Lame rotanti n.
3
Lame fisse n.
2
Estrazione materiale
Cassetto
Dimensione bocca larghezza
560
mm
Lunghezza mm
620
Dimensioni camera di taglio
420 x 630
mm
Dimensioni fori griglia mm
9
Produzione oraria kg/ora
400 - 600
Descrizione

——————

Activity: Reproduce the listing in full. Keep it exactly as written.

Response for this exercise:
Lame rotanti n.
3
Lame fisse n.
2
Estrazione materiale
Cassetto
Dimensione bocca larghezza
560
mm
Lunghezza mm
620
Dimensioni camera di taglio
420 x 630
mm
Dimensioni fori griglia mm
9
Produzione oraria kg/ora
400 - 600
Descrizione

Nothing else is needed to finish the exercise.